Data under study
= = = =
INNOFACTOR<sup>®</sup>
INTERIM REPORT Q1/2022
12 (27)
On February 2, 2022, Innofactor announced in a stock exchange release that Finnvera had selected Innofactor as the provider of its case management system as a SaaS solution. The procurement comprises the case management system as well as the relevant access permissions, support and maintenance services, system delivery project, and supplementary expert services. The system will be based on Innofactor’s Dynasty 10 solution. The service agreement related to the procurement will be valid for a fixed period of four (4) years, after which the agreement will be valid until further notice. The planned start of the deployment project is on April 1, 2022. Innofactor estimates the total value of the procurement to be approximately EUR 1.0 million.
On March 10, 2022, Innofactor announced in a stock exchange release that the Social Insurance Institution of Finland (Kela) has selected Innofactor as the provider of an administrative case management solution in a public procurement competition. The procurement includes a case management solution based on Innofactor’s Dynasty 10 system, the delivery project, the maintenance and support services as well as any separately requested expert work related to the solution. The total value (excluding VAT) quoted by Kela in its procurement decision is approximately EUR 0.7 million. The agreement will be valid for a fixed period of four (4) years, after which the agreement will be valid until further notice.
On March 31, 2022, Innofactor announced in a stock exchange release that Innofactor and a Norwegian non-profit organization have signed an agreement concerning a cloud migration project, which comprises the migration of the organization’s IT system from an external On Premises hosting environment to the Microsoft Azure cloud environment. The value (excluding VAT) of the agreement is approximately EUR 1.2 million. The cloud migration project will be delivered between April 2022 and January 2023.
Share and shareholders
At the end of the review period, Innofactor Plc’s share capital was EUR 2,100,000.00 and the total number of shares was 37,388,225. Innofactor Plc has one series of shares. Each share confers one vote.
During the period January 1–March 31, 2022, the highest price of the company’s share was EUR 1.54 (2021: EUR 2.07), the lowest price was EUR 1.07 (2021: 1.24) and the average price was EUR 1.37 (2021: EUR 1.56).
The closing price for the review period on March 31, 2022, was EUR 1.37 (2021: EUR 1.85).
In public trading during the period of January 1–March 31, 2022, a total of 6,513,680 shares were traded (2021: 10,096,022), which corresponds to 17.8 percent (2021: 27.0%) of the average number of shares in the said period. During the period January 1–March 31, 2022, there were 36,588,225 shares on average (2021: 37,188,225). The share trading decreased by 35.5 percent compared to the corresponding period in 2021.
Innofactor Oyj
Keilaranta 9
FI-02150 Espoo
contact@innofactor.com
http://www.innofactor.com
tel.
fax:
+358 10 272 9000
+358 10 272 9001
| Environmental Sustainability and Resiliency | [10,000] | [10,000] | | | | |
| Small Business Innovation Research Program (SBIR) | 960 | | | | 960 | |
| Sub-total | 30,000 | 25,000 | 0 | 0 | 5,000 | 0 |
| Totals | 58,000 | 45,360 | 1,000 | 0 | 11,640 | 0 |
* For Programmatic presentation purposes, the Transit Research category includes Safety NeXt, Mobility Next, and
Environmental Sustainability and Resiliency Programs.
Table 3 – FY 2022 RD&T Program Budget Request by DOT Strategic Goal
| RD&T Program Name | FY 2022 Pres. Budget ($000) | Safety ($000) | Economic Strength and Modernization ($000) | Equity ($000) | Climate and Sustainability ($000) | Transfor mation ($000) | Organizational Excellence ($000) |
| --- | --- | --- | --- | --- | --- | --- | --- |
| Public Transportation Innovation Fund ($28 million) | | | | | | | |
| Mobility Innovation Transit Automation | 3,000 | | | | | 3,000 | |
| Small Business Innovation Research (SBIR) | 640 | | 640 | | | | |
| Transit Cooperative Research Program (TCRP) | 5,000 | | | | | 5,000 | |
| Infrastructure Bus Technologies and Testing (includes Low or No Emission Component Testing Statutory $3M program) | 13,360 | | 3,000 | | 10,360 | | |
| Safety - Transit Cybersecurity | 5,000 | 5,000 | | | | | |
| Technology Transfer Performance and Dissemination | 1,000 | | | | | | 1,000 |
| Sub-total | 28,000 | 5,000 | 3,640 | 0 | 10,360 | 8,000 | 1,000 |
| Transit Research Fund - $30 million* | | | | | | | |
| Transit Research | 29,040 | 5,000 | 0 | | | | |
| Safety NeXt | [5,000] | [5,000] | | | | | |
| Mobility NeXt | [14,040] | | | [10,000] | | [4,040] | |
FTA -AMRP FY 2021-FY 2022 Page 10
= = = =
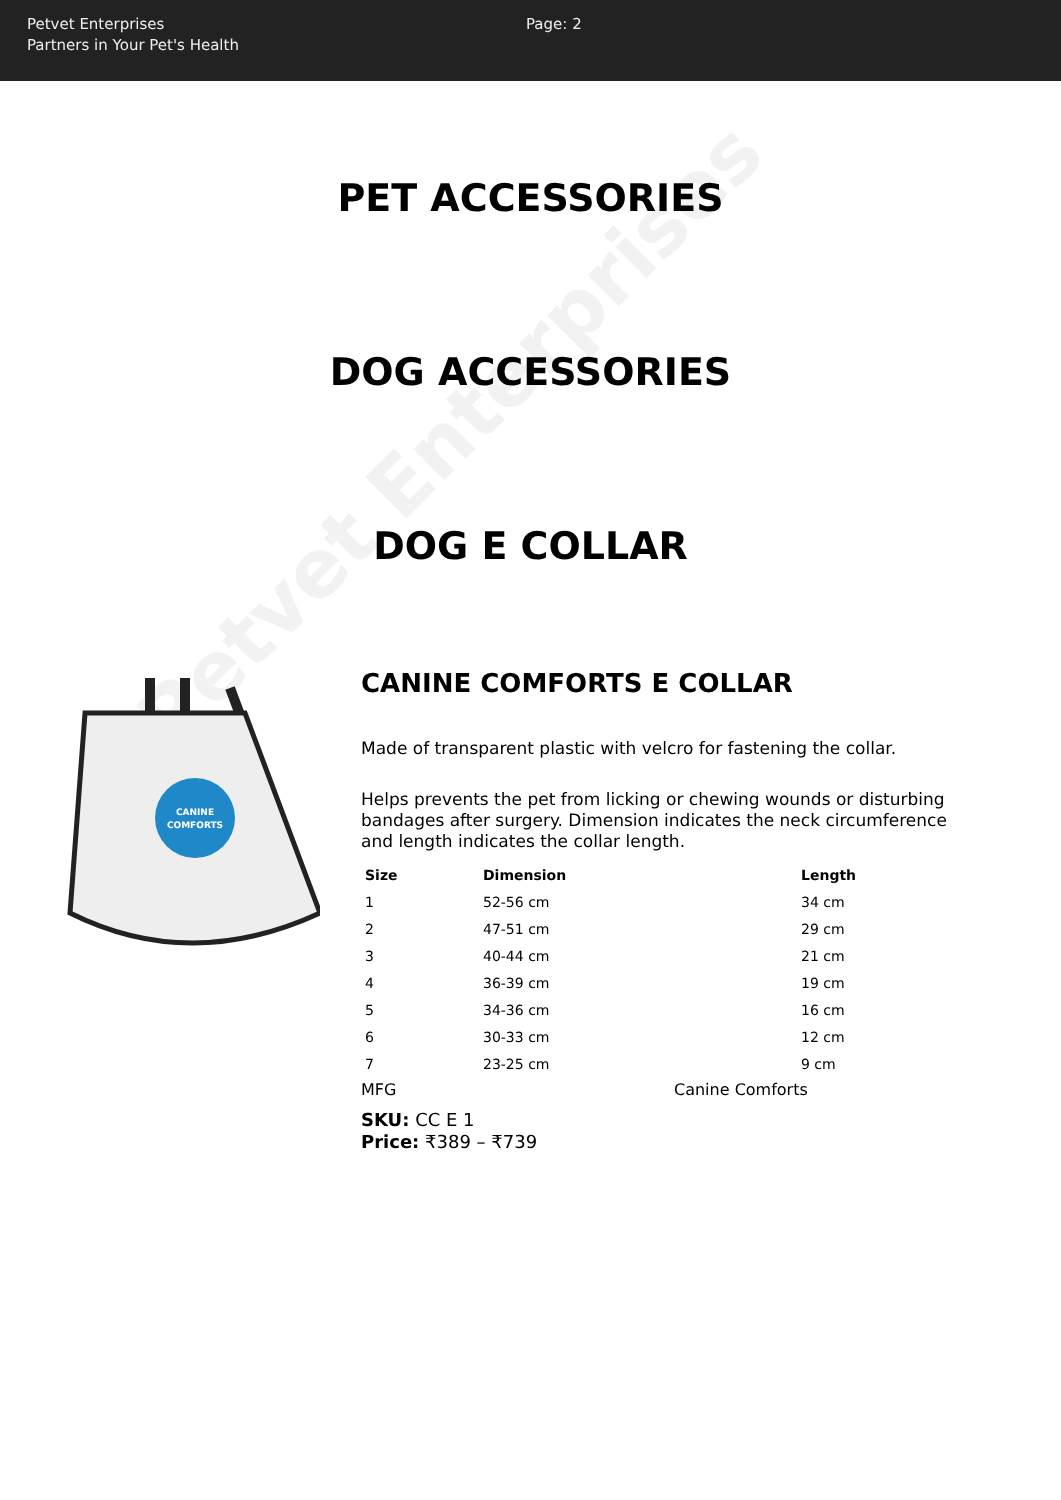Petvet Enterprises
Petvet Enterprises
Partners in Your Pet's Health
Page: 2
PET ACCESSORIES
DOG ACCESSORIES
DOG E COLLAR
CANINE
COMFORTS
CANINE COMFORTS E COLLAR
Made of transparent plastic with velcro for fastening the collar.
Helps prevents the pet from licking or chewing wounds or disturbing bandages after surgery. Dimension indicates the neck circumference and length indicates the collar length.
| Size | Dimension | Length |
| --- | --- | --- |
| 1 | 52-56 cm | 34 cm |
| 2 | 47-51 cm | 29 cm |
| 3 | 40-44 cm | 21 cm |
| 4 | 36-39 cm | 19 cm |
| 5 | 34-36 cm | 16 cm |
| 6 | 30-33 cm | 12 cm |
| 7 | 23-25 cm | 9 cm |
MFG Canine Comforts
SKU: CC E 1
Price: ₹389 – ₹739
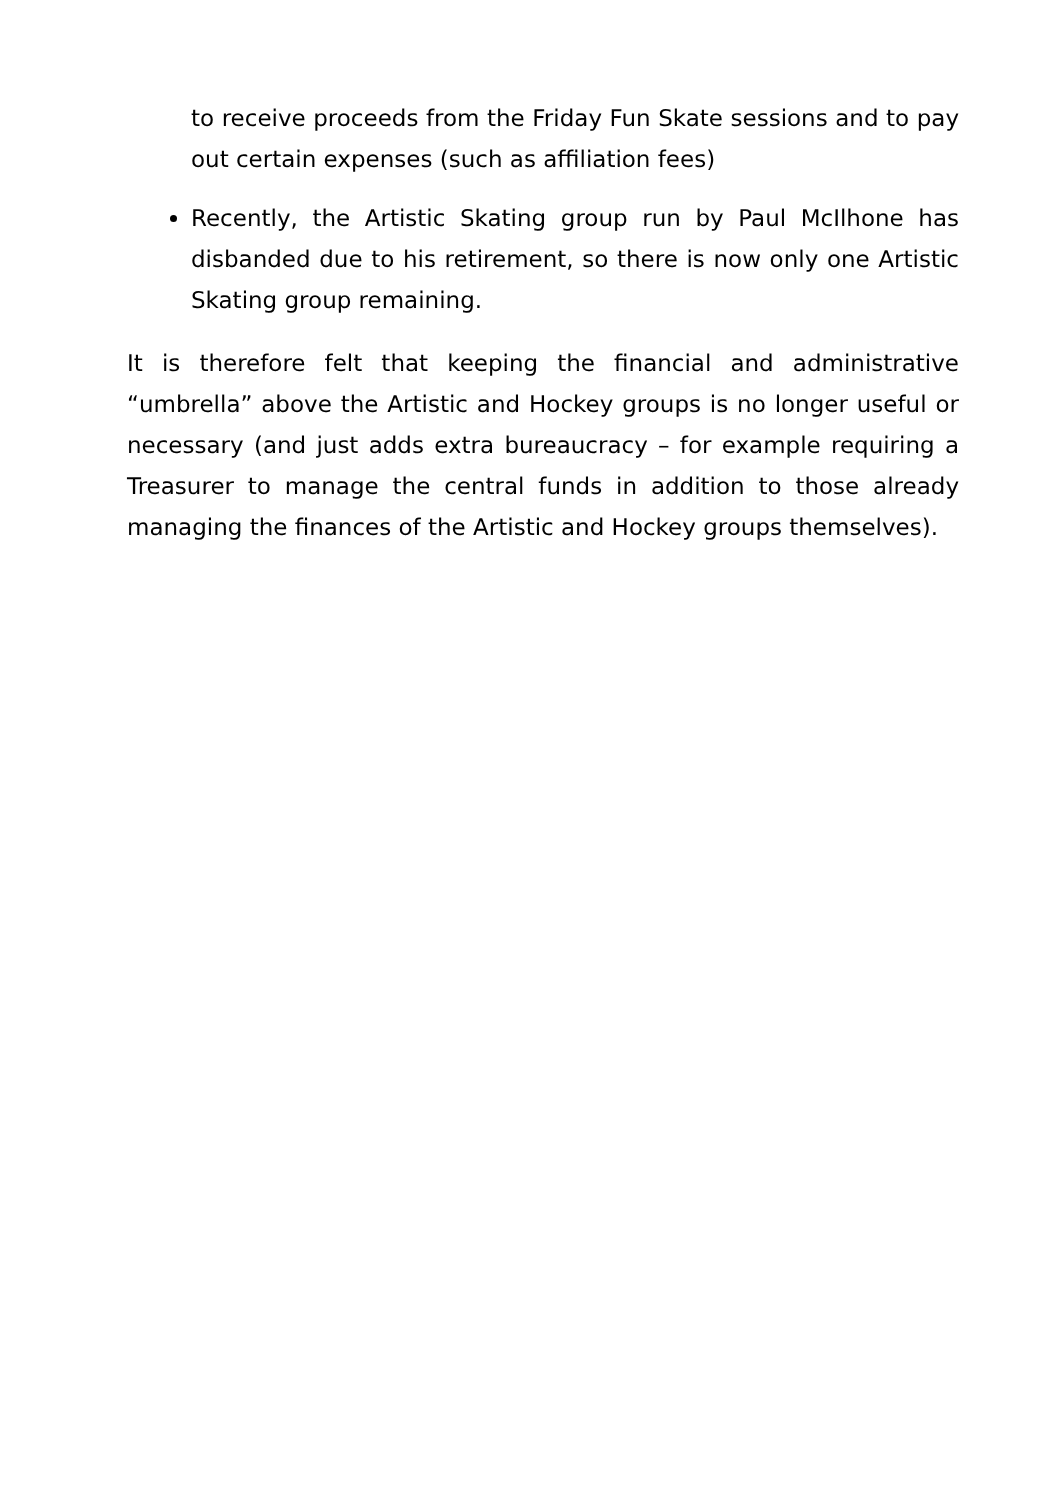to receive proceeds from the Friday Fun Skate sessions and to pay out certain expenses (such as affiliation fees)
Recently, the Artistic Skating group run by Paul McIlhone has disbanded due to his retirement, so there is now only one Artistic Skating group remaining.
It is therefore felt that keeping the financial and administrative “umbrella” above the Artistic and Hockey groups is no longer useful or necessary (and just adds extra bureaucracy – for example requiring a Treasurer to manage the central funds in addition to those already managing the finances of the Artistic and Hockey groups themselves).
= = = =
Of the lines above, extract only those from the line with "960 | | | | 960 | |" to the line with "FTA -AMRP FY 2021-FY 2022 Page 10", both included, exactly as written.

| Small Business Innovation Research Program (SBIR) | 960 | | | | 960 | |
| Sub-total | 30,000 | 25,000 | 0 | 0 | 5,000 | 0 |
| Totals | 58,000 | 45,360 | 1,000 | 0 | 11,640 | 0 |
* For Programmatic presentation purposes, the Transit Research category includes Safety NeXt, Mobility Next, and
Environmental Sustainability and Resiliency Programs.
Table 3 – FY 2022 RD&T Program Budget Request by DOT Strategic Goal
| RD&T Program Name | FY 2022 Pres. Budget ($000) | Safety ($000) | Economic Strength and Modernization ($000) | Equity ($000) | Climate and Sustainability ($000) | Transfor mation ($000) | Organizational Excellence ($000) |
| --- | --- | --- | --- | --- | --- | --- | --- |
| Public Transportation Innovation Fund ($28 million) | | | | | | | |
| Mobility Innovation Transit Automation | 3,000 | | | | | 3,000 | |
| Small Business Innovation Research (SBIR) | 640 | | 640 | | | | |
| Transit Cooperative Research Program (TCRP) | 5,000 | | | | | 5,000 | |
| Infrastructure Bus Technologies and Testing (includes Low or No Emission Component Testing Statutory $3M program) | 13,360 | | 3,000 | | 10,360 | | |
| Safety - Transit Cybersecurity | 5,000 | 5,000 | | | | | |
| Technology Transfer Performance and Dissemination | 1,000 | | | | | | 1,000 |
| Sub-total | 28,000 | 5,000 | 3,640 | 0 | 10,360 | 8,000 | 1,000 |
| Transit Research Fund - $30 million* | | | | | | | |
| Transit Research | 29,040 | 5,000 | 0 | | | | |
| Safety NeXt | [5,000] | [5,000] | | | | | |
| Mobility NeXt | [14,040] | | | [10,000] | | [4,040] | |
FTA -AMRP FY 2021-FY 2022 Page 10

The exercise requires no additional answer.